Vorgegebener Textauszug

╔══

Gegen 18:00 Uhr hatten sich daher am Sonntag etwa 500 Menschen auf dem Kesselbrink versammelt, um unter dem Motto von Black Lives Matter gegen Polizeigewalt und Schikane zu demonstrieren. Ins Auge sprang das junge Alter der Personen, etwa 95% von ihnen waren unter 30, etwa 10-15% von ihnen BPoC. Ansonsten ließ sich vor allem ein junges, linkes und tendenziell studentisches Publikum ausmachen. Aufgerufen zu der Demo hatten unter anderem lokale Antifagruppen und die Hochschulgruppe „Café Exil“. Eine eigene Orga existiert bisher nicht.

Ein erster Redebeitrag eröffnete schließlich die Demo. Ein Redner der Hochschulgruppe „Café Exil“ nahm darin Stellung zu der Festnahme und ging auf die Bedeutung ein, die der Kesselbrink für die lokale BPoC-Community habe. Der Redner kritisierte die häufigen Polizeikontrollen, die die Ruhe des Ortes immer wieder störten. Allgemeiner machte er auf die Bedeutung weißer Privilegien aufmerksam und illustrierte sie anhand des deutschen Reisepasses. Abschließend forderte er dazu auf, eigene Privilegien und Benachteiligungen anderer stärker zu reflektieren.

╚══

Arbeitsauftrag 1
Prüfen Sie, ob die Aussagen (a) bis (c) mit dem Textauszug über die Demonstration auf dem Kesselbrink übereinstimmen, und antworten Sie jeweils mit Ja oder Nein samt der entscheidenden Textstelle im genauen Wortlaut. (a) Die meisten Teilnehmenden waren jünger als 30 Jahre. (b) Die Demonstration wurde von einer eigenen Organisation ausgerichtet. (c) Der erste Redner bemängelte häufige Polizeikontrollen am Kesselbrink.
Arbeitsauftrag 2
Führen Sie den Textauszug über die Demonstration auf dem Kesselbrink ab seinem letzten Satz fort.
Die Daten werden hierfür nicht benötigt.

Eingabedaten
╔══

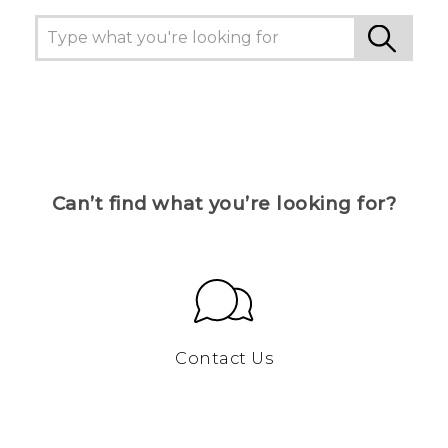
Can’t find what you’re looking for?
Contact Us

╚══

Lösung 1
(a) Ja – „etwa 95% von ihnen waren unter 30“
(b) Nein – „Eine eigene Orga existiert bisher nicht.“
(c) Ja – „Der Redner kritisierte die häufigen Polizeikontrollen, die die Ruhe des Ortes immer wieder störten.“

Lösung 2
3. Umzug der Demo

Mit den BPoC an der Spitze setzte sich der Demonstrationszug nun in Bewegung in Richtung Innenstadt. Währenddessen schwoll der Zug bald auf ca. 1.000 Menschen an. Ein zweiter Redebeitrag wurde nun aus dem Demo-Auto heraus gehalten. Der Redner der „Kurdischen Jugend Bielefeld“ griff darin die Tötung George Floyds auf und zog eine Parallele zu den Angriffen, denen Kurden aufgrund ihrer Herkunft in Deutschland und der Türkei ausgesetzt seien. Er verwies dabei auf einen Fall in Herne, bei dem vor wenigen Tage eine kurdische Familie von der Polizei massiv belästigt und angegriffen worden sei.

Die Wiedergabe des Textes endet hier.